Recorded data:
[Start of section]
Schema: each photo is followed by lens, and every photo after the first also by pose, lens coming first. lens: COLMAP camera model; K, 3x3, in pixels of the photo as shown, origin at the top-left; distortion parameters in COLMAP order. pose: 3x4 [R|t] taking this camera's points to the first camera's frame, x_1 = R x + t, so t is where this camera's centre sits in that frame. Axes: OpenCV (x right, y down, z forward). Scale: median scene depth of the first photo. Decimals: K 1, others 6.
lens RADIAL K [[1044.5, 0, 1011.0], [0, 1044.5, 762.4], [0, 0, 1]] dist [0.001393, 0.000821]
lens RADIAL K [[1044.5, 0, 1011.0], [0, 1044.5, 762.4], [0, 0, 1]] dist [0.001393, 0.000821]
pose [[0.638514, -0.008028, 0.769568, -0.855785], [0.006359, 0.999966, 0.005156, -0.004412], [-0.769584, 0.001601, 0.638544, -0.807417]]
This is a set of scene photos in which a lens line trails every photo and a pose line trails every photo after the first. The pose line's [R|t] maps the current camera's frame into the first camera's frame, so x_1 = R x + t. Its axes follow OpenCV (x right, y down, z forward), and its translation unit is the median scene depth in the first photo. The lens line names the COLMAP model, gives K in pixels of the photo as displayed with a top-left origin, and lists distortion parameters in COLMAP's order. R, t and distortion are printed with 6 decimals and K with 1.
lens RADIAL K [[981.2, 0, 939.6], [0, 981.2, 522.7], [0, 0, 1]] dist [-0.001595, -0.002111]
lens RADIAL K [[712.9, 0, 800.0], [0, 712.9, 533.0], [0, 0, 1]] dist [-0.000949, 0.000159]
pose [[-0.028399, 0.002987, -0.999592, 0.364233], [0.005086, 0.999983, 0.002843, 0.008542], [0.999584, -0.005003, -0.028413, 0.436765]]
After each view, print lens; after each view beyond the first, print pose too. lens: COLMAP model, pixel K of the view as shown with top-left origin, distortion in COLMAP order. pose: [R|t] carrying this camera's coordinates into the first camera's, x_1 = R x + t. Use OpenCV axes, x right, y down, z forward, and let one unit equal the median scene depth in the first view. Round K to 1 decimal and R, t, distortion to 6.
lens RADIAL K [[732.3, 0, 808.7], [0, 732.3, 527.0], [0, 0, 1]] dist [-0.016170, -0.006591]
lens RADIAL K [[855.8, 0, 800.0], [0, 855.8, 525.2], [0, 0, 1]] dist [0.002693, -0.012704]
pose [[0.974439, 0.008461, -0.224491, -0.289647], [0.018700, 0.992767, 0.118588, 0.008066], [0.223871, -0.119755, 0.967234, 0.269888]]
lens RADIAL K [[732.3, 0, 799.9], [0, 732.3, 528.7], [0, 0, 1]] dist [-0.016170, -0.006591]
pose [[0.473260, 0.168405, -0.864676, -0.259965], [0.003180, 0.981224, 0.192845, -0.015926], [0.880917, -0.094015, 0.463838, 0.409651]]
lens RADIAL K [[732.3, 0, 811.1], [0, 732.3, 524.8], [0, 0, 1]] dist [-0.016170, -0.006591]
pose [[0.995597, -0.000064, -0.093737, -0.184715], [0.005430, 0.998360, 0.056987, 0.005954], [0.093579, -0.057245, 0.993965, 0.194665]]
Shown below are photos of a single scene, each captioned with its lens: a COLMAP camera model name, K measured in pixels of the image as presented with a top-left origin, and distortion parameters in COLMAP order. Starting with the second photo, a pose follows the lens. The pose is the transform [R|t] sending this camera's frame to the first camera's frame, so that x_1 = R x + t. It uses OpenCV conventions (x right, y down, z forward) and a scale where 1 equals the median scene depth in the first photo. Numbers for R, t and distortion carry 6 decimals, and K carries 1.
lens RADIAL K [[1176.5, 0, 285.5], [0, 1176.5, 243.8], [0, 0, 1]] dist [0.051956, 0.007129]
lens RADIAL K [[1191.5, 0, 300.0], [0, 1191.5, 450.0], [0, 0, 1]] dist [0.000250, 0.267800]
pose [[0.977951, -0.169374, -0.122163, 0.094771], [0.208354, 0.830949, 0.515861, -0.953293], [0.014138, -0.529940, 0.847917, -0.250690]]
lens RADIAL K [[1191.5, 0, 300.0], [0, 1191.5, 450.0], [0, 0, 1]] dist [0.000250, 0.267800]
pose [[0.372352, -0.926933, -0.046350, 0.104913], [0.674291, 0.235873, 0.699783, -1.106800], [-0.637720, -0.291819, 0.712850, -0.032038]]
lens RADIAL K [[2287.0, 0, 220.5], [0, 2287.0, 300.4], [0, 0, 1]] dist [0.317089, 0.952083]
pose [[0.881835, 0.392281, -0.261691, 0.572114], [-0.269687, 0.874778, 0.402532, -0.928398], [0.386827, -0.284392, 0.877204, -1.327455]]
[End of section]
> _What you are asked to do_
Word for word, retype all of the entries above.

> _Problem solution_
Schema: each photo is followed by lens, and every photo after the first also by pose, lens coming first. lens: COLMAP camera model; K, 3x3, in pixels of the photo as shown, origin at the top-left; distortion parameters in COLMAP order. pose: 3x4 [R|t] taking this camera's points to the first camera's frame, x_1 = R x + t, so t is where this camera's centre sits in that frame. Axes: OpenCV (x right, y down, z forward). Scale: median scene depth of the first photo. Decimals: K 1, others 6.
lens RADIAL K [[1044.5, 0, 1011.0], [0, 1044.5, 762.4], [0, 0, 1]] dist [0.001393, 0.000821]
lens RADIAL K [[1044.5, 0, 1011.0], [0, 1044.5, 762.4], [0, 0, 1]] dist [0.001393, 0.000821]
pose [[0.638514, -0.008028, 0.769568, -0.855785], [0.006359, 0.999966, 0.005156, -0.004412], [-0.769584, 0.001601, 0.638544, -0.807417]]
This is a set of scene photos in which a lens line trails every photo and a pose line trails every photo after the first. The pose line's [R|t] maps the current camera's frame into the first camera's frame, so x_1 = R x + t. Its axes follow OpenCV (x right, y down, z forward), and its translation unit is the median scene depth in the first photo. The lens line names the COLMAP model, gives K in pixels of the photo as displayed with a top-left origin, and lists distortion parameters in COLMAP's order. R, t and distortion are printed with 6 decimals and K with 1.
lens RADIAL K [[981.2, 0, 939.6], [0, 981.2, 522.7], [0, 0, 1]] dist [-0.001595, -0.002111]
lens RADIAL K [[712.9, 0, 800.0], [0, 712.9, 533.0], [0, 0, 1]] dist [-0.000949, 0.000159]
pose [[-0.028399, 0.002987, -0.999592, 0.364233], [0.005086, 0.999983, 0.002843, 0.008542], [0.999584, -0.005003, -0.028413, 0.436765]]
After each view, print lens; after each view beyond the first, print pose too. lens: COLMAP model, pixel K of the view as shown with top-left origin, distortion in COLMAP order. pose: [R|t] carrying this camera's coordinates into the first camera's, x_1 = R x + t. Use OpenCV axes, x right, y down, z forward, and let one unit equal the median scene depth in the first view. Round K to 1 decimal and R, t, distortion to 6.
lens RADIAL K [[732.3, 0, 808.7], [0, 732.3, 527.0], [0, 0, 1]] dist [-0.016170, -0.006591]
lens RADIAL K [[855.8, 0, 800.0], [0, 855.8, 525.2], [0, 0, 1]] dist [0.002693, -0.012704]
pose [[0.974439, 0.008461, -0.224491, -0.289647], [0.018700, 0.992767, 0.118588, 0.008066], [0.223871, -0.119755, 0.967234, 0.269888]]
lens RADIAL K [[732.3, 0, 799.9], [0, 732.3, 528.7], [0, 0, 1]] dist [-0.016170, -0.006591]
pose [[0.473260, 0.168405, -0.864676, -0.259965], [0.003180, 0.981224, 0.192845, -0.015926], [0.880917, -0.094015, 0.463838, 0.409651]]
lens RADIAL K [[732.3, 0, 811.1], [0, 732.3, 524.8], [0, 0, 1]] dist [-0.016170, -0.006591]
pose [[0.995597, -0.000064, -0.093737, -0.184715], [0.005430, 0.998360, 0.056987, 0.005954], [0.093579, -0.057245, 0.993965, 0.194665]]
Shown below are photos of a single scene, each captioned with its lens: a COLMAP camera model name, K measured in pixels of the image as presented with a top-left origin, and distortion parameters in COLMAP order. Starting with the second photo, a pose follows the lens. The pose is the transform [R|t] sending this camera's frame to the first camera's frame, so that x_1 = R x + t. It uses OpenCV conventions (x right, y down, z forward) and a scale where 1 equals the median scene depth in the first photo. Numbers for R, t and distortion carry 6 decimals, and K carries 1.
lens RADIAL K [[1176.5, 0, 285.5], [0, 1176.5, 243.8], [0, 0, 1]] dist [0.051956, 0.007129]
lens RADIAL K [[1191.5, 0, 300.0], [0, 1191.5, 450.0], [0, 0, 1]] dist [0.000250, 0.267800]
pose [[0.977951, -0.169374, -0.122163, 0.094771], [0.208354, 0.830949, 0.515861, -0.953293], [0.014138, -0.529940, 0.847917, -0.250690]]
lens RADIAL K [[1191.5, 0, 300.0], [0, 1191.5, 450.0], [0, 0, 1]] dist [0.000250, 0.267800]
pose [[0.372352, -0.926933, -0.046350, 0.104913], [0.674291, 0.235873, 0.699783, -1.106800], [-0.637720, -0.291819, 0.712850, -0.032038]]
lens RADIAL K [[2287.0, 0, 220.5], [0, 2287.0, 300.4], [0, 0, 1]] dist [0.317089, 0.952083]
pose [[0.881835, 0.392281, -0.261691, 0.572114], [-0.269687, 0.874778, 0.402532, -0.928398], [0.386827, -0.284392, 0.877204, -1.327455]]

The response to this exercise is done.